Zinc air batteries (ZAB) are considered as one of the most promising energy storage and conversion devices due to their high theoretical energy density and low cost. They generate and store energy through electrochemical reactions, such as oxygen evolution reaction (OER) and oxygen reduction reaction (ORR). But, the sluggish kinetics of ORR and OER prevents them from achieving the maximum efficiency. Although, noble metal (Pt, Pd, Ir) based catalysts are considered as benchmark catalysts for ORR and OER, their high cost and poor stability during the reactions restrict their large-scale commercialization. Recently, transition metal carbides (TMCs) and nitrides (TMNs) were investigated for ZAB applications due to the higher catalytic activity, lower costs and better stability. Hence, this review mainly based on the discussion of various TMCs and TMNs, and focused on the application for ZAB and the problems associated with the development of TMCs and TMNs based catalysts. Further exploration was conducted on how to overcome these issues with feasible technical methods, such as heteroatom doping, compositing with carbonaceous materials etc.

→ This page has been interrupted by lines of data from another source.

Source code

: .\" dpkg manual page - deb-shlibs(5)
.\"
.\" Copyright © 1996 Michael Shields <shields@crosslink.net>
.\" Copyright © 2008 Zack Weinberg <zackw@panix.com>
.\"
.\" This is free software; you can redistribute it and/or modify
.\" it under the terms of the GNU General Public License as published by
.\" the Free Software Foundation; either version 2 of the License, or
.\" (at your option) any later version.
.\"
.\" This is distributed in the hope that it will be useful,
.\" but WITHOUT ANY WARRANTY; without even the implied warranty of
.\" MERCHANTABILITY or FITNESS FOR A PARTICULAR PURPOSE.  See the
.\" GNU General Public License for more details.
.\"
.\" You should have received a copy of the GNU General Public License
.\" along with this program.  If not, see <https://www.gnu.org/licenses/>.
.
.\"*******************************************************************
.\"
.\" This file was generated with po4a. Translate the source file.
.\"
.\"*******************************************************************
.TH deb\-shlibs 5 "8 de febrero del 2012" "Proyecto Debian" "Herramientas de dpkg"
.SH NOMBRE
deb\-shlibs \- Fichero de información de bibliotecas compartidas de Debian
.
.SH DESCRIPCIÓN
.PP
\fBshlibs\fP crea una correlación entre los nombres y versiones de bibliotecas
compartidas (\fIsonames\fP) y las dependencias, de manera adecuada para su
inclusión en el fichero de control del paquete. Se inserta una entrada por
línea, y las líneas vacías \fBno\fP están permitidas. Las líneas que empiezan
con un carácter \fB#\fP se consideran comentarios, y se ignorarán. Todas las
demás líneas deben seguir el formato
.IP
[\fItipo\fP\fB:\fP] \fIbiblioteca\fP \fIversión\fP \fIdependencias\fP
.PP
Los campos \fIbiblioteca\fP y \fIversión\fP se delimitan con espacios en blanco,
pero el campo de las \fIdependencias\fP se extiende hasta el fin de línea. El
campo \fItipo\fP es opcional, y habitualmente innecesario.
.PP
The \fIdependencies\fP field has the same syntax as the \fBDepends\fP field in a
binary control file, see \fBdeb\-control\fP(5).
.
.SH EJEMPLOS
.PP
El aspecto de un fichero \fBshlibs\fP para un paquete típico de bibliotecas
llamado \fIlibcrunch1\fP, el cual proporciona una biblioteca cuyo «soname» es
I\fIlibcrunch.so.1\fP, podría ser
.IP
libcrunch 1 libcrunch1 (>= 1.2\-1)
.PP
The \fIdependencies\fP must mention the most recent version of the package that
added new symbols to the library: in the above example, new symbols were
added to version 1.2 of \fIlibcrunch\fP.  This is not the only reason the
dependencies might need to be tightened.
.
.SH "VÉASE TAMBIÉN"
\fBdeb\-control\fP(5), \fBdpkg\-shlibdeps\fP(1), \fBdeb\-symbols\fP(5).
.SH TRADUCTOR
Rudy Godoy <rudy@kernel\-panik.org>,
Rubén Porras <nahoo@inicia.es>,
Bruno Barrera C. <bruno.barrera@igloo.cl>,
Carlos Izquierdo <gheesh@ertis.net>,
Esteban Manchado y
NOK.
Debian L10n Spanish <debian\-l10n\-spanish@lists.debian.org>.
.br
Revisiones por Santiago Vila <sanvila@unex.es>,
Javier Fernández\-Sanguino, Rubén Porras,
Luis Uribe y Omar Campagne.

锌空气电池（ZAB）由于其高理论能量密度和低成本被认为是最有前途的能量存储和转换装置之一。它们通过电化学反应产生和储存能量，例如析氧反应 (OER) 和氧还原反应 (ORR)。但是，ORR 和 OER 的缓慢动力学阻碍了它们实现最大效率。尽管贵金属（Pt、Pd、Ir）基催化剂被认为是 ORR 和 OER 的基准催化剂，但其成本高和反应过程中的稳定性差限制了其大规模商业化。最近，过渡金属碳化物（TMCs）和氮化物（TMNs）由于具有更高的催化活性、更低的成本和更好的稳定性而被研究用于 ZAB 应用。因此，本综述主要基于对各种TMCs和TMNs的讨论，重点关注ZAB的应用以及与基于TMCs和TMNs的催化剂开发相关的问题。进一步探索如何通过杂原子掺杂、与碳质材料复合等可行的技术方法来克服这些问题。